Record extracts —
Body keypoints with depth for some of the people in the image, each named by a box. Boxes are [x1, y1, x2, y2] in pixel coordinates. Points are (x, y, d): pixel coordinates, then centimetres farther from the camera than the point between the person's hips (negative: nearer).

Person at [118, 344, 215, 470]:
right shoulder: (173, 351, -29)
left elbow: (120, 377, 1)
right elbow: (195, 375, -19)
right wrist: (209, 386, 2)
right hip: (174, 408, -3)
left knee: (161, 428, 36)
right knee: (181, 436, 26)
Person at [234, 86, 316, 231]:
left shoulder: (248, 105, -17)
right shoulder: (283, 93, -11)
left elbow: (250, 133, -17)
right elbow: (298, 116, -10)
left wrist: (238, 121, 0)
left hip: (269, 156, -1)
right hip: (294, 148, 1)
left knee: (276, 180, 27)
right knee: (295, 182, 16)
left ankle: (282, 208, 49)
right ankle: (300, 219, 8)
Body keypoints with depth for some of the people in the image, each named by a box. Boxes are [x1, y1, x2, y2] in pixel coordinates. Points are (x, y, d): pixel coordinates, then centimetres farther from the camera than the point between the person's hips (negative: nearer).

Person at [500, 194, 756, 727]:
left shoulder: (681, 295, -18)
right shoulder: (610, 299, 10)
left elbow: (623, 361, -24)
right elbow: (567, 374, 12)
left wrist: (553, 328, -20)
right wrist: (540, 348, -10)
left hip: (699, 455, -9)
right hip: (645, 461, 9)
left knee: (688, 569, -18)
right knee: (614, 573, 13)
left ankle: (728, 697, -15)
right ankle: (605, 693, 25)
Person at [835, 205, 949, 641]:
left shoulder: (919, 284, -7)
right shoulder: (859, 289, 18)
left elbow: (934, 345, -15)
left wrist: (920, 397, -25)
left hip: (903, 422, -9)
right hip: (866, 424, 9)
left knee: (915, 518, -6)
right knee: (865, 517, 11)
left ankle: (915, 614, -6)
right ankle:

Task requirements — Quote every record above exactly.

Response to the exercise —
Body keypoints with depth for some of the people in the image, each named by a box. Boxes are [x1, y1, x2, y2] in pixel coordinates. Points are (x, y, d): pixel coordinates, then centimetres farther from the camera than the point between the person's hips (negative: nearer).

Person at [118, 344, 215, 470]:
right shoulder: (173, 351, -29)
left elbow: (120, 377, 1)
right elbow: (195, 375, -19)
right wrist: (209, 386, 2)
right hip: (174, 408, -3)
left knee: (161, 428, 36)
right knee: (181, 436, 26)
Person at [234, 86, 316, 231]:
left shoulder: (248, 105, -17)
right shoulder: (283, 93, -11)
left elbow: (250, 133, -17)
right elbow: (298, 116, -10)
left wrist: (238, 121, 0)
left hip: (269, 156, -1)
right hip: (294, 148, 1)
left knee: (276, 180, 27)
right knee: (295, 182, 16)
left ankle: (282, 208, 49)
right ankle: (300, 219, 8)
Body keypoints with depth for some of the people in the image, each named by a box. Boxes are [x1, y1, x2, y2] in pixel coordinates. Points are (x, y, d): pixel coordinates, then centimetres farther from the camera than the point between the person's hips (negative: nearer).

Person at [500, 194, 756, 727]:
left shoulder: (681, 295, -18)
right shoulder: (610, 299, 10)
left elbow: (623, 361, -24)
right elbow: (567, 374, 12)
left wrist: (553, 328, -20)
right wrist: (540, 348, -10)
left hip: (699, 455, -9)
right hip: (645, 461, 9)
left knee: (688, 569, -18)
right knee: (614, 573, 13)
left ankle: (728, 697, -15)
right ankle: (605, 693, 25)
Person at [835, 205, 949, 641]:
left shoulder: (919, 284, -7)
right shoulder: (859, 289, 18)
left elbow: (934, 345, -15)
left wrist: (920, 397, -25)
left hip: (903, 422, -9)
right hip: (866, 424, 9)
left knee: (915, 518, -6)
right knee: (865, 517, 11)
left ankle: (915, 614, -6)
right ankle:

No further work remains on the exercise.